Five big moves make all the difference in shifting your odds. Big moves sound scary but they are the safest best. They are best done by purposefully making a series of smaller steps over time.
Programmatic M&A and divestitures
The myth that 75% of all mergers fail was based on a statistic related to “announcement day effect” that failed to capture the reality of corporate value creation (not to mention that many smaller deals don’t get announced but cumulatively matter a lot).
Repetition of M&A helps you get past the curse of introspection, strengthens the capabilities of your business. M&A and post-merger programs are not innate talents, they are mastery acquired by doing them over and over again.

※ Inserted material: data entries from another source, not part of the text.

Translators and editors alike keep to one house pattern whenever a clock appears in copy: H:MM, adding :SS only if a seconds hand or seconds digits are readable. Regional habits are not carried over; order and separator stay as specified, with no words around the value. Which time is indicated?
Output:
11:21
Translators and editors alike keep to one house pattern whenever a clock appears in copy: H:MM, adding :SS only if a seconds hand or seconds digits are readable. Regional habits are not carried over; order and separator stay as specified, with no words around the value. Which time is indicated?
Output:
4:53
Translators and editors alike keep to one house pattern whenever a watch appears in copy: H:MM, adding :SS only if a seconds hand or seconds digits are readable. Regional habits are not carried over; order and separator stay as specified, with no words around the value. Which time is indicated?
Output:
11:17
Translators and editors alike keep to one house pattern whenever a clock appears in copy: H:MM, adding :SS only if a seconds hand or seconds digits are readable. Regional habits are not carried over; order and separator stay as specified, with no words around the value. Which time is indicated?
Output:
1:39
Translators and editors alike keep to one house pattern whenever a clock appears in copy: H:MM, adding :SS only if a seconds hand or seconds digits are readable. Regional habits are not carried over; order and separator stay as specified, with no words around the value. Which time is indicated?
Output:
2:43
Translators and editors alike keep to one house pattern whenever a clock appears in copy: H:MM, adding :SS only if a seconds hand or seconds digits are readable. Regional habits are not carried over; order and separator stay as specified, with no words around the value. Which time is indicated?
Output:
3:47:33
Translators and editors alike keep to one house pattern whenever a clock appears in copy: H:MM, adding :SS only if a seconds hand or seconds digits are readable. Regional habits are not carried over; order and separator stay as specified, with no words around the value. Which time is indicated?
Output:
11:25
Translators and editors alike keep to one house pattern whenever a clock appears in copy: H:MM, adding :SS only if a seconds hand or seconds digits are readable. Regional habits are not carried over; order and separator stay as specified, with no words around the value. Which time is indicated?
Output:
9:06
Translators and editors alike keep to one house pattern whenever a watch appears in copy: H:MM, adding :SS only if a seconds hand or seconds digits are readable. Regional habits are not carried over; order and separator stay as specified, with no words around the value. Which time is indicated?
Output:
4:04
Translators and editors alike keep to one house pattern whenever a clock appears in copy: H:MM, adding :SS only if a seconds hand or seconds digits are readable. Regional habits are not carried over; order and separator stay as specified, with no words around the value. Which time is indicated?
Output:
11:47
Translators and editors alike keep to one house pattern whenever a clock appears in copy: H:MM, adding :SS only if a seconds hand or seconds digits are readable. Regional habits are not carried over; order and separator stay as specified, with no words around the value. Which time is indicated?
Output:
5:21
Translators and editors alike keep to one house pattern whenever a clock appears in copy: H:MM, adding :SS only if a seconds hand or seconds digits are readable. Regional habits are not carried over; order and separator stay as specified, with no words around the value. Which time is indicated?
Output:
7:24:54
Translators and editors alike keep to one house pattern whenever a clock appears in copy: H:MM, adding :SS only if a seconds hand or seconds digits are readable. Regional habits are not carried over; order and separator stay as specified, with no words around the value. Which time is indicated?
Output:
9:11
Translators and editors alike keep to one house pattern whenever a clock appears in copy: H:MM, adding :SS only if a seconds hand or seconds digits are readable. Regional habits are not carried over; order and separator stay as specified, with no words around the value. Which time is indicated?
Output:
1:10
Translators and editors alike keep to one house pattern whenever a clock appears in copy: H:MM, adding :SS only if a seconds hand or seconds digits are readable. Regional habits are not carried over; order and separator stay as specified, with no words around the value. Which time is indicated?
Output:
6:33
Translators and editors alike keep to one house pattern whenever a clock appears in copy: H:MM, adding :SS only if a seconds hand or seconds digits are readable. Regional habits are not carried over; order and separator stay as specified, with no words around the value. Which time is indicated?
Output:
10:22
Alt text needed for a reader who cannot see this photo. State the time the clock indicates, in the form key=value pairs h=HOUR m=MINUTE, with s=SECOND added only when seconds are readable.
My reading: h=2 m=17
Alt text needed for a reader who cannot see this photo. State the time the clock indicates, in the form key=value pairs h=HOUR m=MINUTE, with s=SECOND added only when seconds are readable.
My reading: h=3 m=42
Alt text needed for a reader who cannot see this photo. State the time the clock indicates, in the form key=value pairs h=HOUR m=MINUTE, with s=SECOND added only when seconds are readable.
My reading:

Active resource re-allocation
Re-allocation Is not just limited to capex across segments. Re-allocation within segments is important too and so is re-allocation of operating expense. Inertia matters a lot, and so do our organizational silos. We often don’t look at all our resources in their proper context and see how they can be shared or moved.
Strong capital programs
Successful capital programs manage a pipeline: making sure you aren’t just investing in options that you know are “in the money” – making sure you’re investing in some riskier medium terms options for the company and even longer-term even-higher-risk options.
There must be real discipline and robust investment processes. If a project doesn’t generate returns at least equal to the cost of capital, it’s actually destroying value for shareholders. This is one of the reasons why we use economic profit – after capital charges have been deducted – as our measure of financial performance for observing the Power Curve.
Distinctive productivity improvement
Being able to force the entire organization into consistently driving productivity and capturing bottom-line impact are real differentiators.
All too often the hard work on productivity is giving away in pricing or lost when other parts of the organization absorb the gins. The German sausage effect – you squeeze on one end and the fat sloshes to the other end.
Structuring and launching an effective, sustained productivity program is not easy but in the age of machine learning and artificial intelligence, new tools to accelerate such programs are becoming mainstream.
Differentiation improvement
Differentiation expressed in the comparison between the average gross margin of companies and that of their industry is a way of summarizing how much customers’ value a company’s products and services relative to its competitors.
This is where management objectives, incentives and long-term interest of shareholders often collide.
Big moves make for good strategy
Understanding the role of big moves in your strategy is more than just what they are and how they work in isolation, it’s also how they work together.
Big moves are really valuable, they’re non-liner, they must be relative to your industry, and they compound. They are asymmetric – the upside possibility far outweighs the downside risk. Programmatic M&A for example not only increases your odds of moving up the curve but simultaneously decreases your risk of sliding down. Big moves are also cumulative, they are not silver bullets. Companies that successfully deliver on their big moves make them part of their day-to-day mantra. It’s constancy of purpose that makes moves turn into big moves.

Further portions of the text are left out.